Krzesła - trudny wybór.....
We wtorek dostałam wiadomość, że stół jest gotowy Odbierzemy go po niedzieli. Zaczęłam więc szukać krzeseł i ..... głowa mnie boli !!!! Jak ktoś potrzebuje 6 sztuk, to ma wybór, ale 8 sztuk to już kosmos !!!! Na te srebrne lub białe pokazywane wcześniej moja Połowa kręciła nosem i miał rację - koszt ogromny....... Postanowiłam poszukukac jakiegoś zamiennika. I tak szukam drugi dzień. Chcę stylowe, bielone, z jasną tapicerką. Są, ale po renowacji kosztują majątek za sztukę, nie mówiąc już, że zdobycie ośmiu to cud.

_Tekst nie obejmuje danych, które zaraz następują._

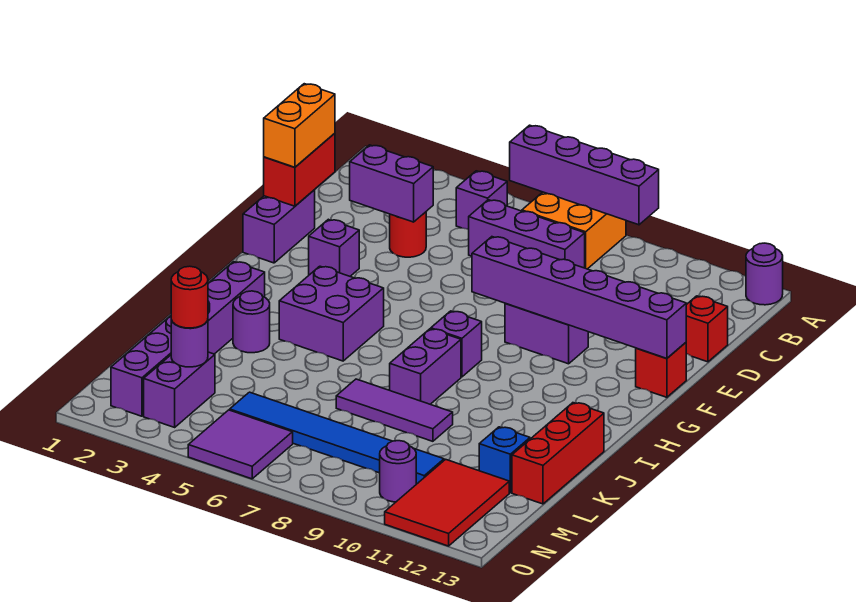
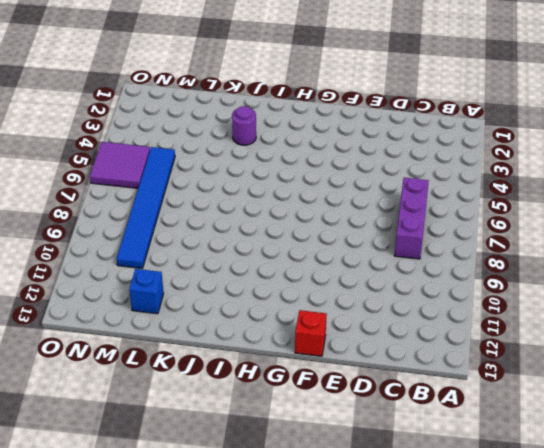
none -> orange brick A7:B8 level 1
none -> purple round brick A13 level 1
none -> purple brick B5 level 1
none -> red round brick D4 level 1

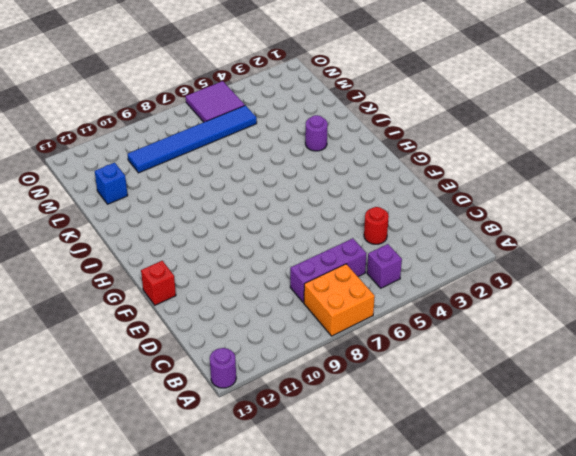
none -> red brick D13 level 1
none -> purple brick E1:F1 level 1
none -> purple brick F3 level 1
none -> purple brick F9:F10 level 1

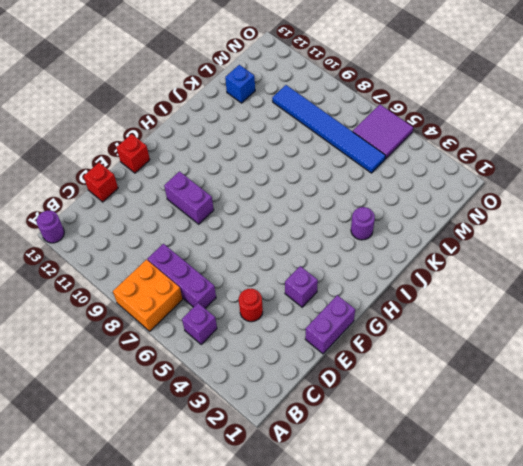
none -> purple brick H4:I5 level 1
none -> purple brick H8 level 1
none -> purple brick I2:N2 level 1
none -> purple brick I8:J8 level 1

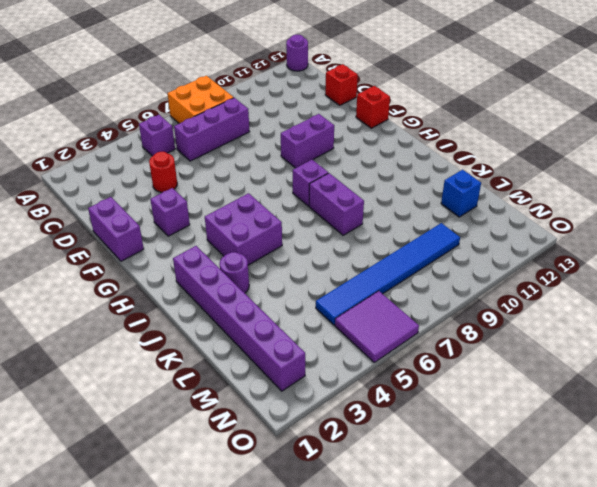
none -> red brick J13:L13 level 1
none -> purple tile K7:K9 level 1
none -> purple brick M3:N3 level 1
none -> red tile M11:O12 level 1

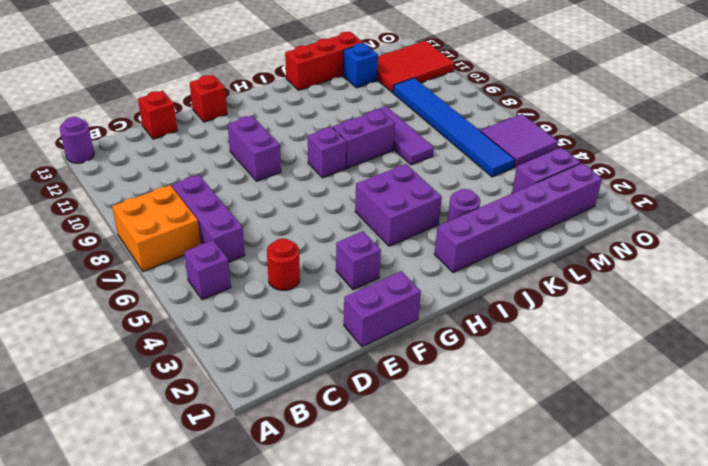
none -> purple round brick N10 level 1
none -> purple brick A6:A9 level 2
none -> red brick D1:E1 level 2
none -> purple brick D3:D4 level 2

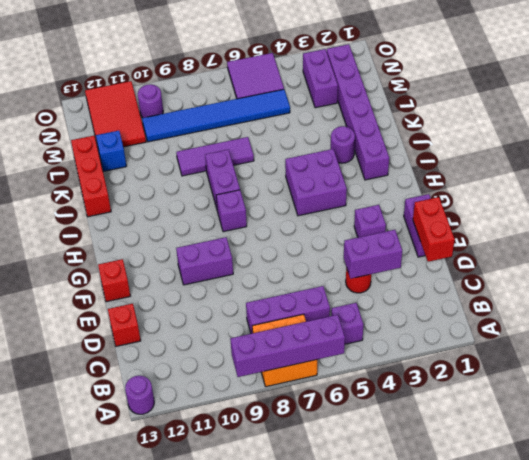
none -> purple brick F8:F13 level 2
none -> purple round brick M3 level 2
none -> orange brick D1:E1 level 3
none -> red round brick M3 level 3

Podoba mi się taki styl i kolorystyka:
Pozostają dwie opcje - kupić coś taniego, co nie będzie mnie do końca zachwycać lub kupić kształt idealny i je przemalować i dać nowe obicia. Jutro będe dzwonić do tapicera z pytaniem ile takie nowe siedzisko by kosztowało, bo cena kompletu dębowych krzeseł to koszt w antykwariacie jakieś 600 zł.